* **SUPPLIED DATA**:
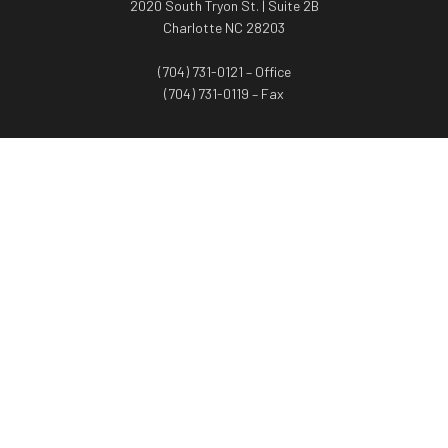
2020 South Tryon St. | Suite 2B
Charlotte NC 28203
(704) 731-0121 – Office
(704) 731-0119 – Fax
WORTH ADVISORS
Worth Advisors
Coach Net Worth
Women Worth More®
ADV/CRS disclosure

* **EXERCISE PROMPT**:
Write the material above out again exactly as it reads, but don't carry over the pictures.

* **TASK OUTPUT**:
2020 South Tryon St. | Suite 2B
Charlotte NC 28203
(704) 731-0121 – Office
(704) 731-0119 – Fax
WORTH ADVISORS
Worth Advisors
Coach Net Worth
Women Worth More®
ADV/CRS disclosure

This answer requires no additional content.